Alors qu’elle se demandait si elle n’allait pas avoir recours à des plantes, un bruit inhabituel éveilla son attention. C’était un son métallique, une sorte de cliquetis. Elle repoussa les draps, s’assit au bord de son lit et tendit l’oreille .
C’est alors qu’une musique enfantine s’éleva dans le jardin. Les notes cristallines s’envolaient, tourbillonnaient dans la nuit silencieuse, au grès de la bise. Les traits de Lucie se figèrent. Pour ne pas défaillir, elle empoigna la tête de lit. Son cœur se mit à battre à tout rompre dans sa poitrine.
Il s’agissait d’une des boîtes à musique de son mari. Elle reconnaissait ce son strident. La mélodie résonna quelques minutes et prit fin dans un souffle laissant place à un silence inquiétant. Un instant plus tard, elle entendit le même cliquetis. Sa stupéfaction se mua alors en terreur.
Dehors, dans son jardin, près de la terrasse, une personne remontait la clef de la boîte à musique. L’individu s’était certainement glissé chez elle, avait récupéré l’instrument et s’amusait avec ses nerfs à l’extérieur…
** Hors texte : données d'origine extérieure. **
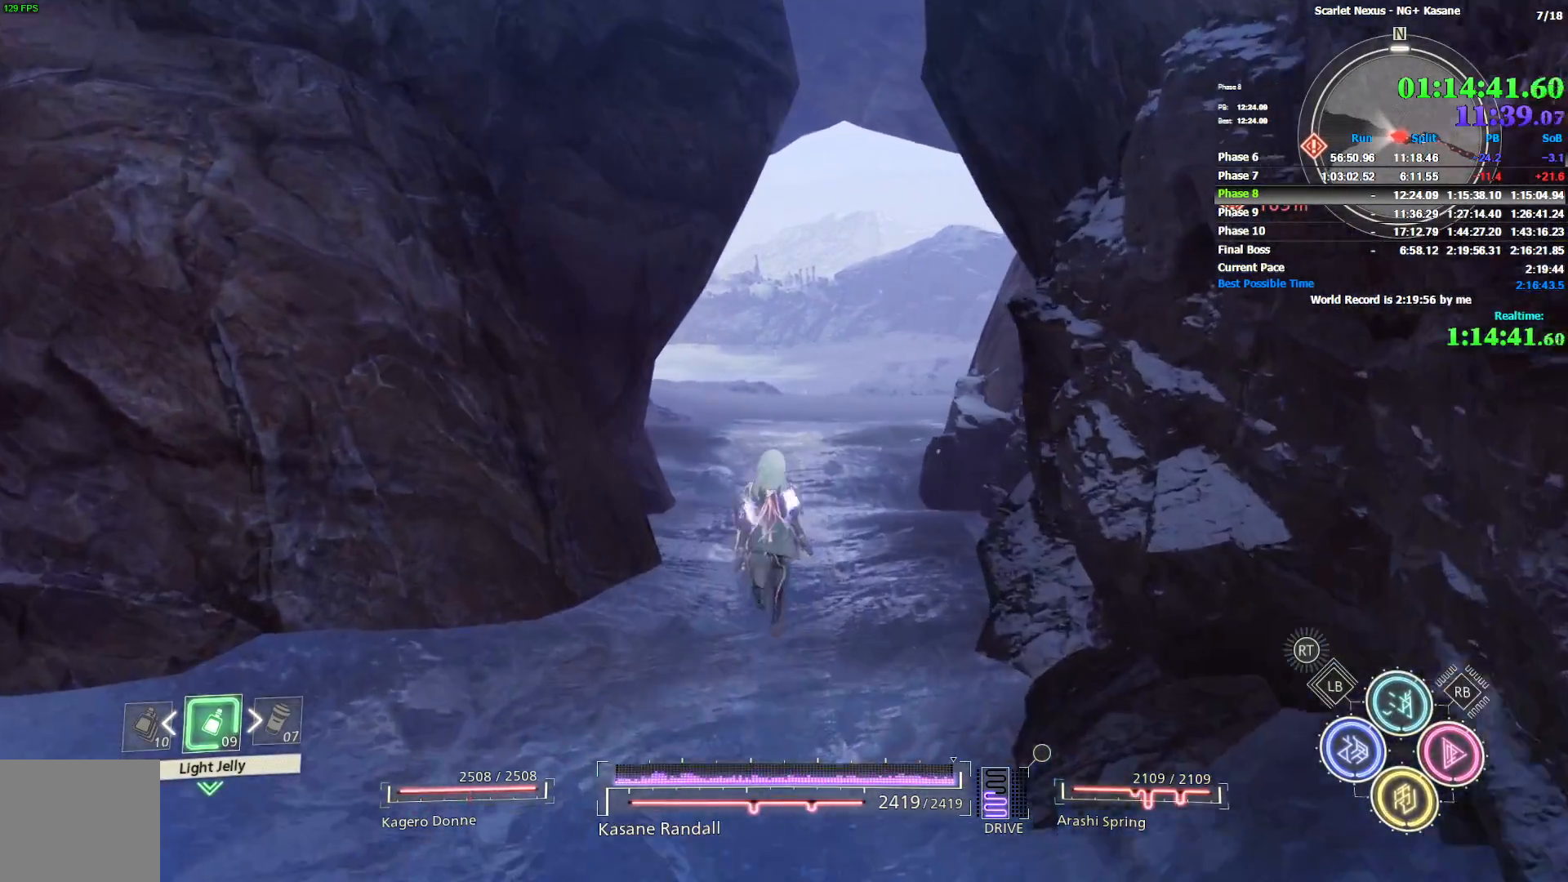
{"buttons": [], "left_stick": "up", "right_stick": "center", "events": []}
À l’idée qu’il puisse revenir dans la maison, monter les escaliers, arriver jusqu’à sa chambre et s’en prendre à elle, ses membres se tétanisèrent.
Elle eut envie de crier, de hurler, de pleurer, mais ses muscles ne lui obéissaient plus. Une boule d’angoisse se forma dans sa gorge, elle porta la main à son ventre dans un geste protecteur et se laissa glisser lentement au sol avec la ridicule idée de se cacher sous le lit. Après plusieurs essais, l’évidence s’imposa à elle : impossible, son ventre l’en empêchait. Où pouvait-elle se cacher ? Sa poitrine se comprimait à chaque note, son souffle devenait strident. Des feulements s’extirpaient de sa gorge comme un chat acculé. Son corps n’était qu’un immense vibrato accordé à la comptine. La nuit soupira les derniers sons et le silence s’empara de sa propriété. Elle resta pétrifiée, frissonnante, l’esprit éteint, attendant d’autres bruits plus terrifiants.
Rien.
L’intrus était-il parti ?
Elle compta jusqu’à dix pour se calmer et chercha du regard son téléphone. Par bonheur, il était en train de charger à quelques mètres. Le plus silencieusement possible, elle se déplaça et tendit ses doigts tressaillants vers l’objet. Le téléphone lui échappa des mains.
L’émotion gagna chaque parcelle de son corps et elle éclata en sanglots. La vision brouillée, elle réussit malgré tout, à le récupérer et à sélectionner le numéro de l’inspecteur. Les sonneries se succédèrent. Il ne répondait pas. Pas étonnant, il devait être dans les sept heures du matin. Elle composa le 17 et tenta d’expliquer la situation à son interlocuteur d’une voix chevrotante. Ce dernier lui assura qu’il envoyait une équipe au plus vite. Lucie raccrocha, s’assit sur le lit et fixa le mur.
Lorsque les sirènes résonnèrent, elle crut qu’il s’agissait d’une affabulation de son esprit. Les lumières bleues et rouges s’estampaient sur les cloisons.
Rouge. Bleu. Rouge. Bleu.
Quelqu’un frappait à la porte.
Rouge. Bleu. Rouge. Bleu.
Des bruits de pas retentirent dans les escaliers.
Rouge. Bleu. Rouge. Bleu.
— Madame, vous allez bien ? Vous êtes blessé ? demanda un homme.
Les couleurs se confondirent au fur et à mesure que la jeune femme retrouvait pied dans la réalité. Elle dévisagea le policier à l’uniforme bleu, hébétée.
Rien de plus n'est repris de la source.